Je ne passerais surement que pour une garce si je parlais avec plus de détails ou de mots. De toute façon beaucoup me voient déjà comme une garce, sans que les mots aient eu besoin de s'en mêler. Je le sais, je sais pourquoi, je l'assume presque, mais je ne suis pas une de ces gamines qui se foutent de tout, des conséquences en premier lieu.Il ne faut voir en moi qu'une fille un peu désespérée, que se cherche, en vain. Un fille qui aime bien observer les gens autour d'elle et s'interroger sur sa propre condition. Une fille qui apprend à être qui elle est. Et ce n'est pas facile comme travail. Certains ont besoin d'une psychanalyse pour ça, d'une thérapie. Certains n'arrivent jamais à capter qui ils sont et où est leur but, du moins pas tous seuls. Et moi, je refuse de faire partie de ces gens. Le combat est déjà engagé.

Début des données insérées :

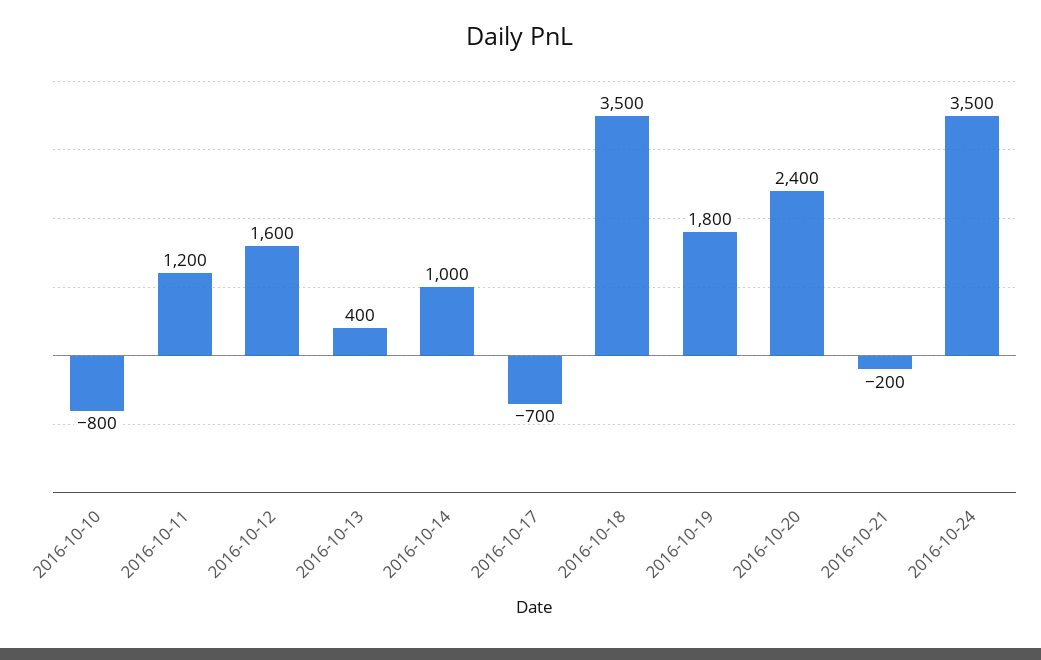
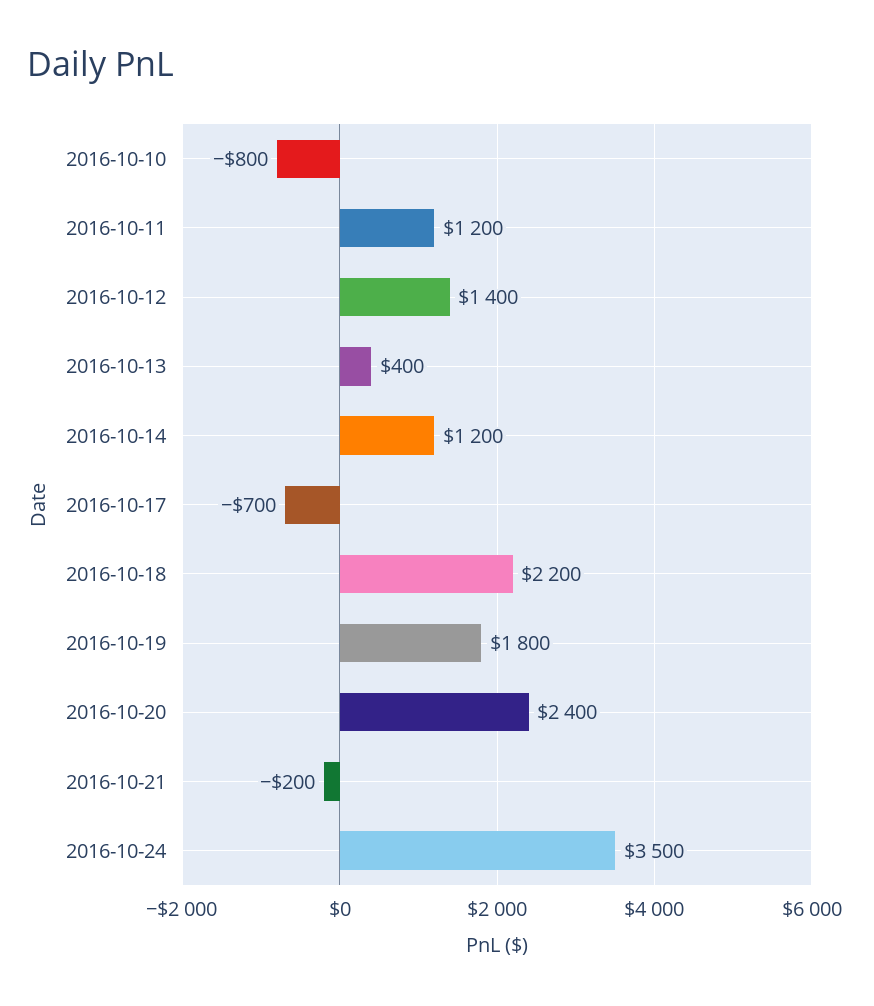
  {
    "2016-10-10": -800,
    "2016-10-11": 1200,
-   "2016-10-12": 1600,
+   "2016-10-12": 1400,
    "2016-10-13": 400,
-   "2016-10-14": 1000,
+   "2016-10-14": 1200,
    "2016-10-17": -700,
-   "2016-10-18": 3500,
+   "2016-10-18": 2200,
    "2016-10-19": 1800,
    "2016-10-20": 2400,
    "2016-10-21": -200,
    "2016-10-24": 3500
  }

Je m'excuse d'avance auprès des gens qui vont souffrir de mes épreuves. Mes parents, qui m'aiment tant, et qui ont déjà tellement subi à cause de moi. Mes amis, et autres. Certains ne vont pas comprendre, d'autre vont comprendre et ça ne leur plaira pas. Parce que ce n'est pas facile de voir quelqu'un évoluer à côté de soi, sans pouvoir rien faire pour soi-même. Mais la nature de certaines personnes veut ça. Celles qui ne changeront jamais. Celles qui ne s'intéresseront jamais qu'à elles-mêmes, mais qui ne comprendront jamais l'art, ni la musique, ni les romans, ni la peinture italienne de la renaissance, ni l'importance de l'économie et de l'actualité dans nos vie. Celles qui ne savent pas écouter les autres quand ils en ont besoin. Qui ne rient que quand elles sont heureuses, qui ne sont heureuses que quand elles se sentent puissantes. Qui ne se sentent puissantes qu'en écrasant les autres. Celles qui ne connaissent pas la joie de sourire pour aider, d'être heureux pour l'autre, pour venir en aide, de se féliciter du bonheur d'autrui. C'est à cause d'une personne comme ça que j'ai souffert. Et je la plains malgré tout, car en abusant de ma faiblesse elle a trahi la sienne.
Je m'excuse auprès de ceux à qui je fais du mal, en connaissance de cause, sans chercher, en apparence, à changer quoi que ce soit à mon comportement. Ceux-là ne méritent pas un traitement si dur. Ceux qui sont là pour moi et qui me comprennent. Mais les choses sont ce qu'elles sont, je n'ai que 17 ans, je suis parfois la fille un peu folle et désinvolte que tout le monde croit voir en moi. Mais te faire souffrir toi qui ne fait que m'aimer à l'infini, me fait plus mal que tout le reste. Et pourtant j'en viens à m'excuser, c'est donc que je le fais malgré moi. Je m'en veux, mais je pense pouvoir au moins m'accorder le fait que ma situation n'est pas facile. J'ai voulu me prouver quelque chose à moi-même, et visiblement il était trop tôt. Mais je saurais trouver une solution, un choix, même si c'est la chose la plus difficile pour moi.
Et à présent fini de s'excuser, bon voyage.